» **Task objective**: All of the records below must be reproduced exactly, minus any pictures.

(Data extracted from a collection)

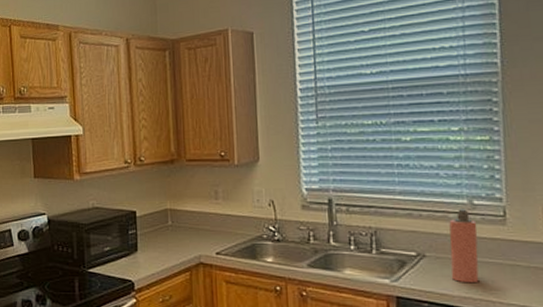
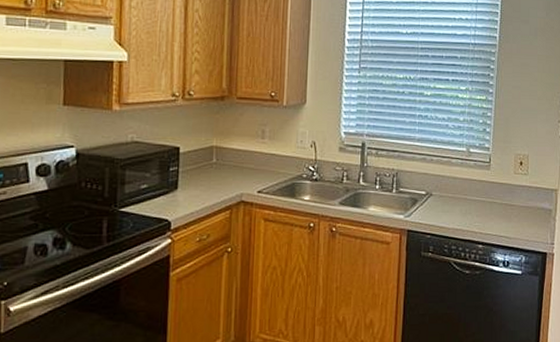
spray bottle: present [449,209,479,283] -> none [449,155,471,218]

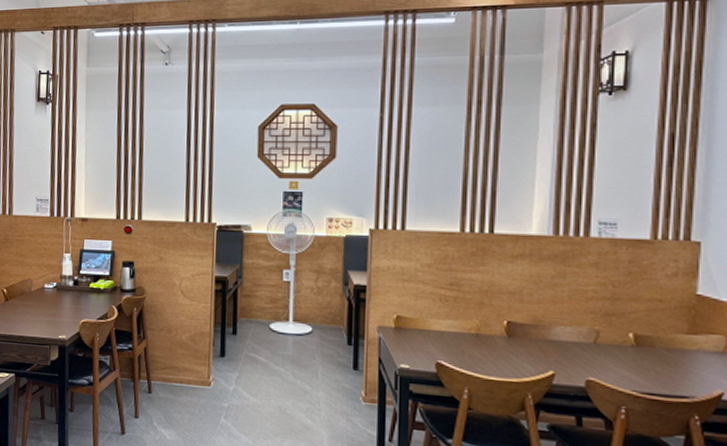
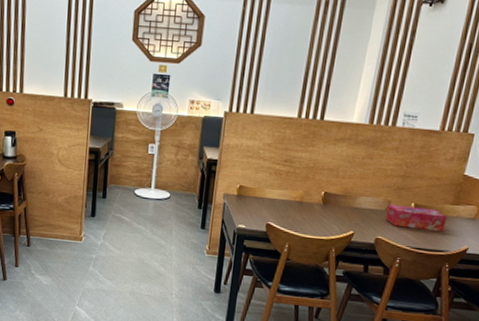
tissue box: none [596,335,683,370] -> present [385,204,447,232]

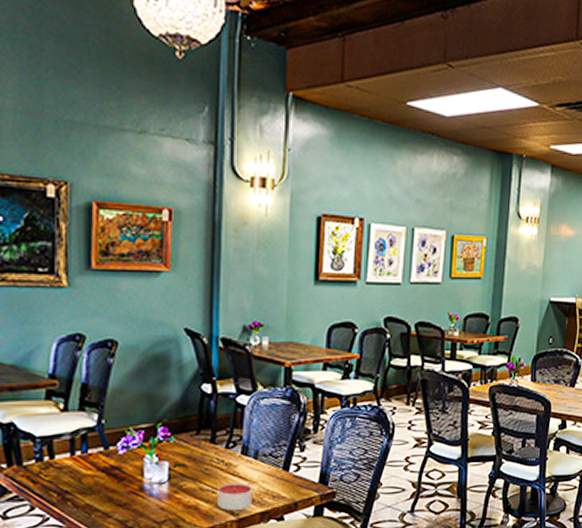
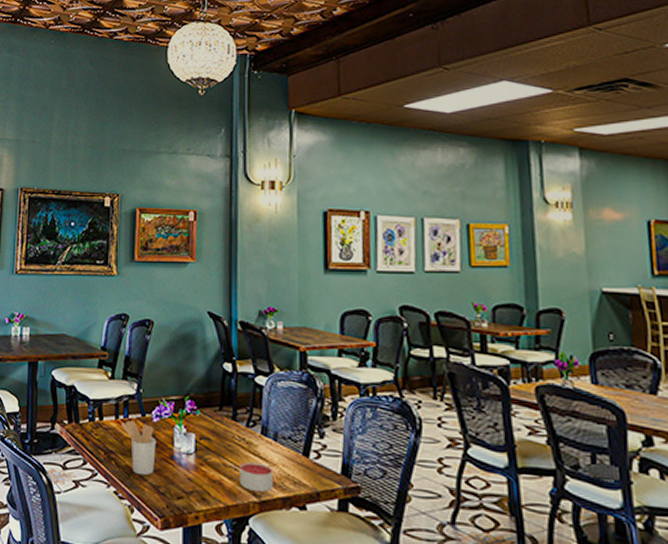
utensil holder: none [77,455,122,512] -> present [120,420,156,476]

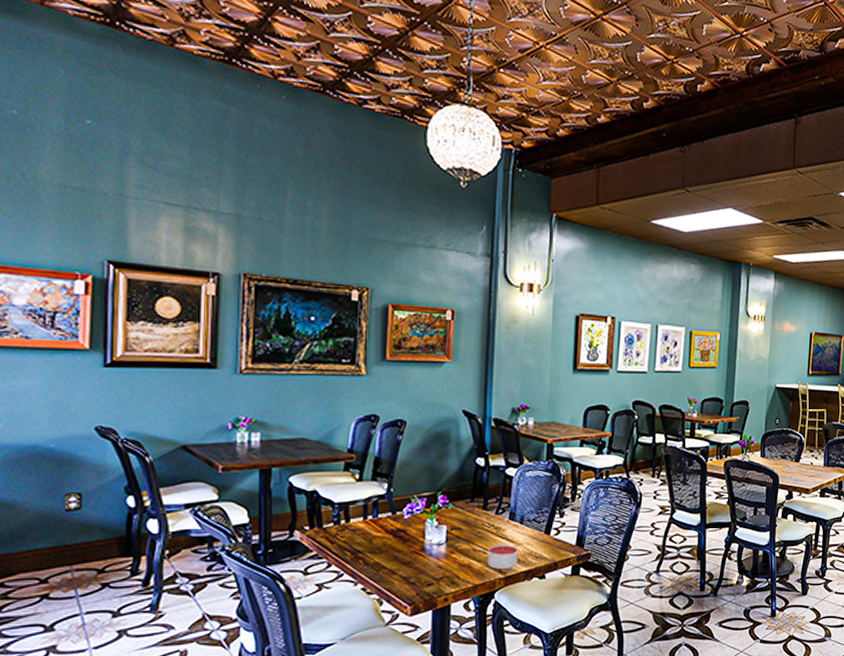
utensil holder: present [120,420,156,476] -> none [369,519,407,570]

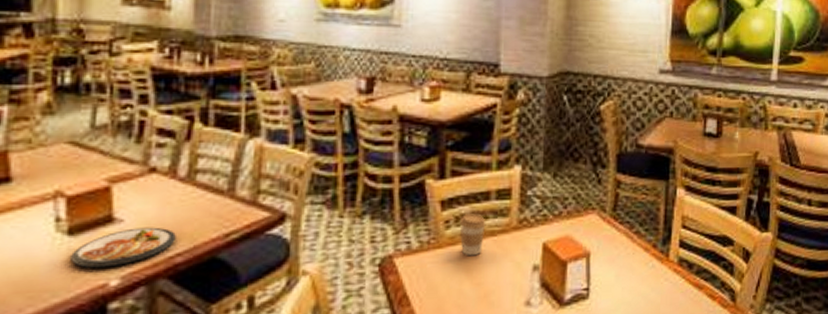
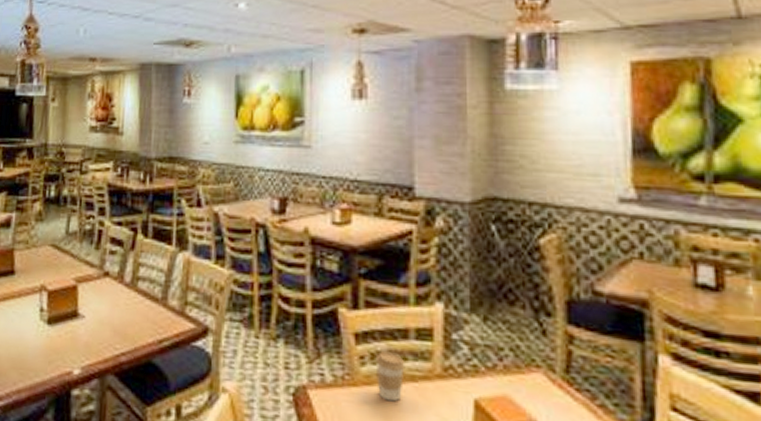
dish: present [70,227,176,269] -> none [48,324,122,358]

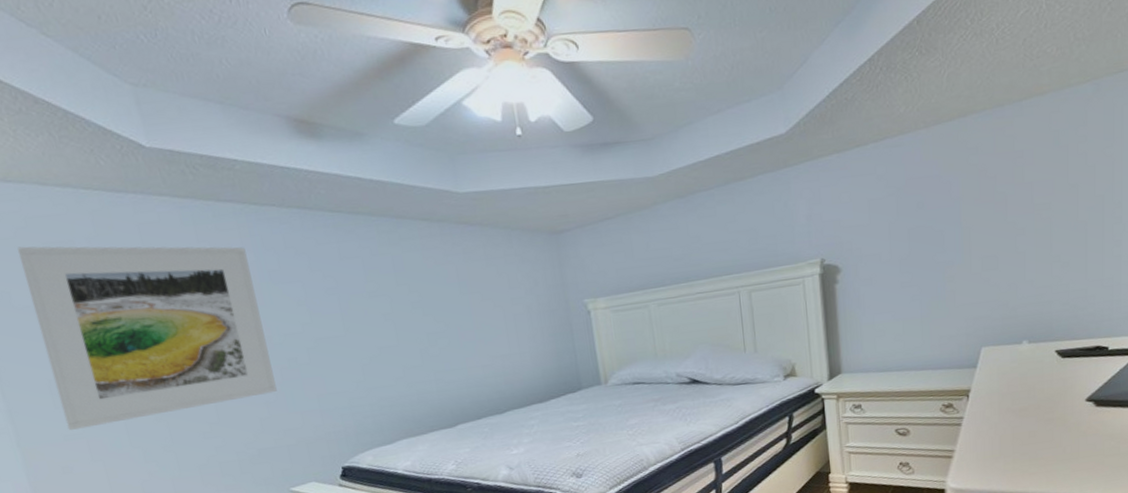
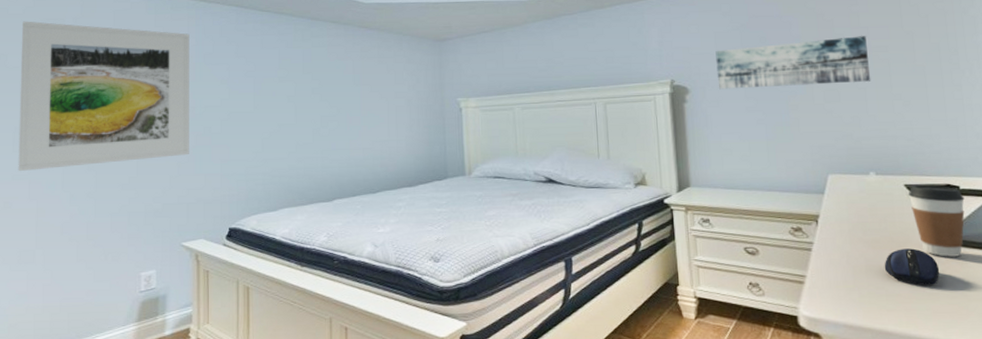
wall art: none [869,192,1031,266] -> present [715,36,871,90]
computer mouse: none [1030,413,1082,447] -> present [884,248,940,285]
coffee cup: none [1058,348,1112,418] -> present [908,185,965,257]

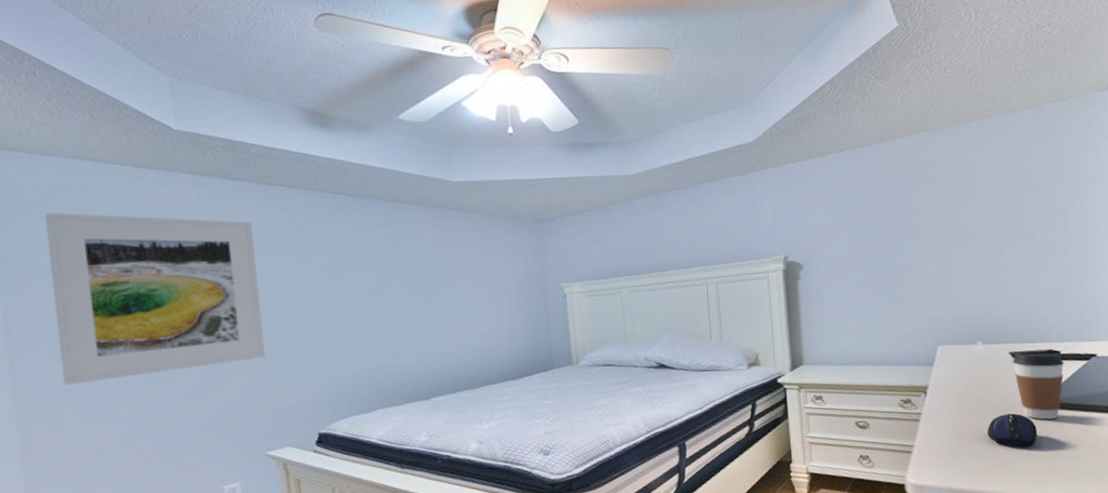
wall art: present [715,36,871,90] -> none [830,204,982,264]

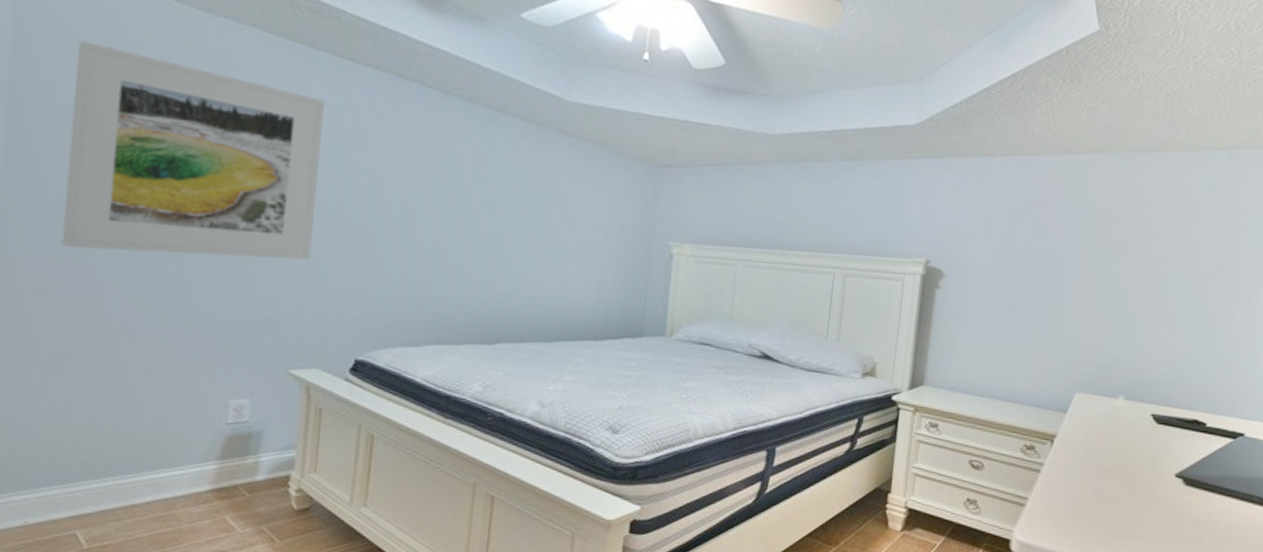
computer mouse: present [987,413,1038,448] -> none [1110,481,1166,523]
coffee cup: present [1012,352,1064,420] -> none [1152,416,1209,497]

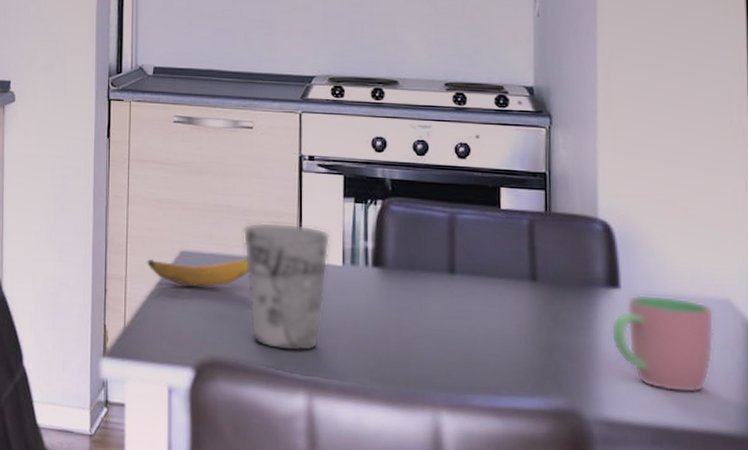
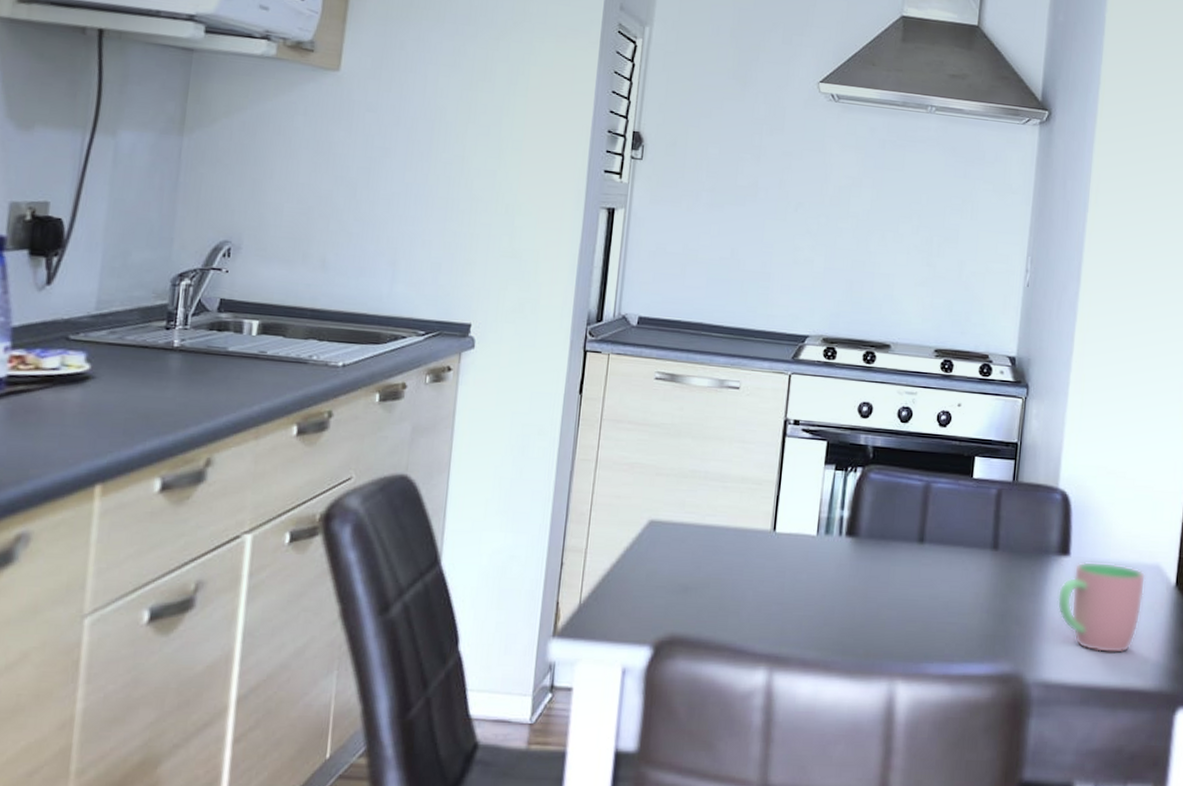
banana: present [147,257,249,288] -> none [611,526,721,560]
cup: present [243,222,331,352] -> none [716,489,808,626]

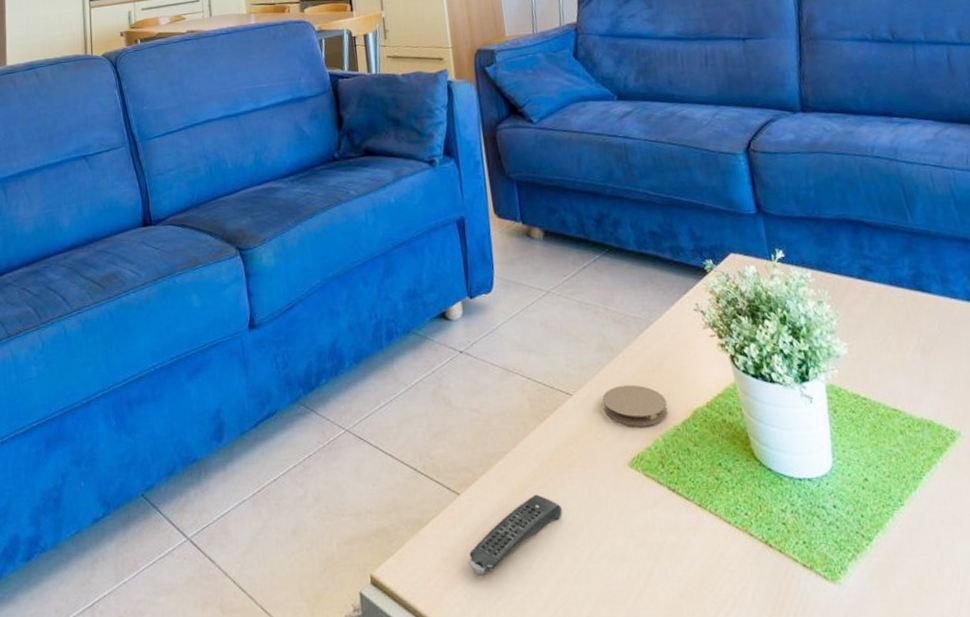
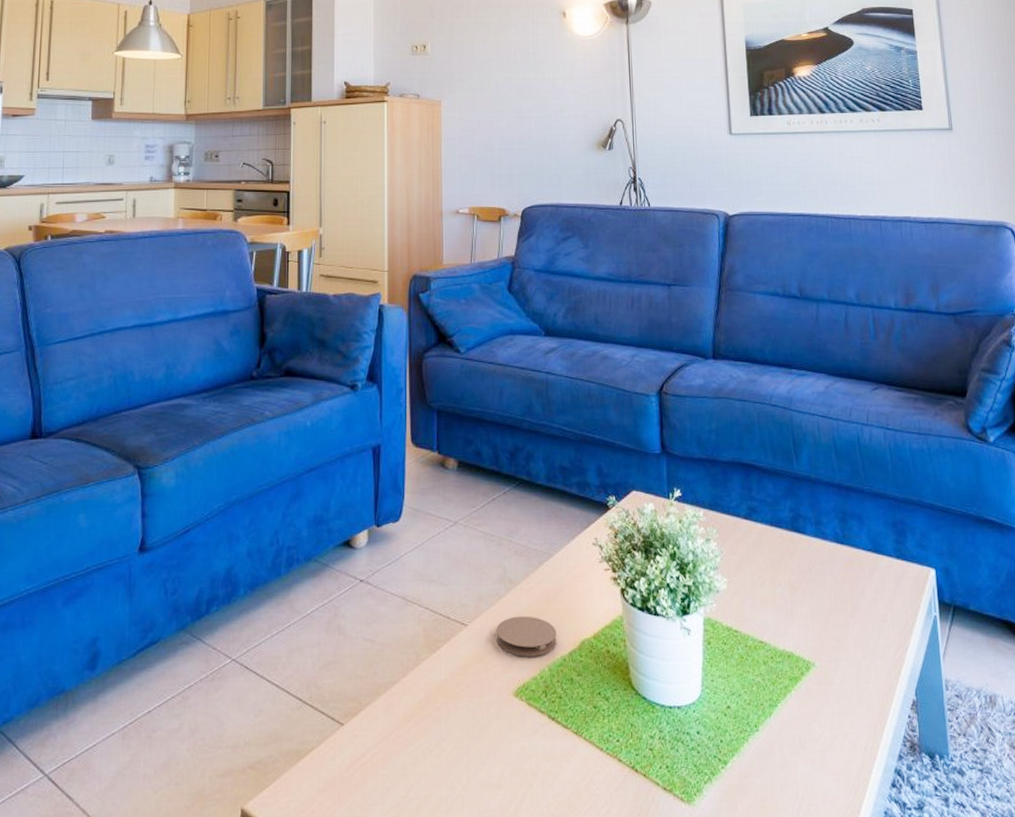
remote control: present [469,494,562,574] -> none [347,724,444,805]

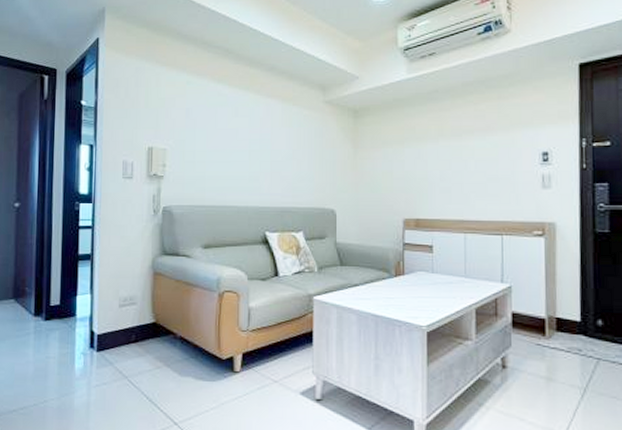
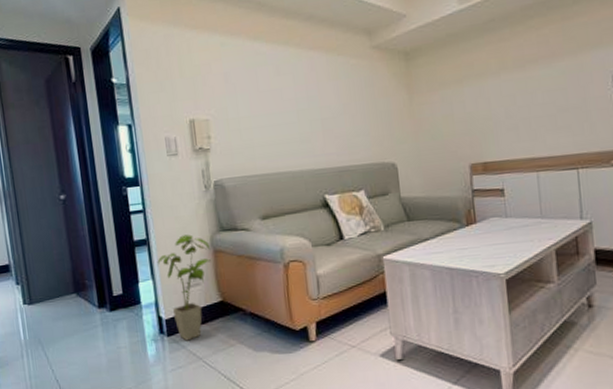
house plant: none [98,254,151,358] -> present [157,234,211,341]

» **Your response**:
spray bottle: present [449,209,479,283] -> none [449,155,471,218]

tissue box: none [596,335,683,370] -> present [385,204,447,232]

utensil holder: none [77,455,122,512] -> present [120,420,156,476]

utensil holder: present [120,420,156,476] -> none [369,519,407,570]

dish: present [70,227,176,269] -> none [48,324,122,358]

wall art: none [869,192,1031,266] -> present [715,36,871,90]
computer mouse: none [1030,413,1082,447] -> present [884,248,940,285]
coffee cup: none [1058,348,1112,418] -> present [908,185,965,257]

wall art: present [715,36,871,90] -> none [830,204,982,264]

computer mouse: present [987,413,1038,448] -> none [1110,481,1166,523]
coffee cup: present [1012,352,1064,420] -> none [1152,416,1209,497]

banana: present [147,257,249,288] -> none [611,526,721,560]
cup: present [243,222,331,352] -> none [716,489,808,626]

remote control: present [469,494,562,574] -> none [347,724,444,805]

house plant: none [98,254,151,358] -> present [157,234,211,341]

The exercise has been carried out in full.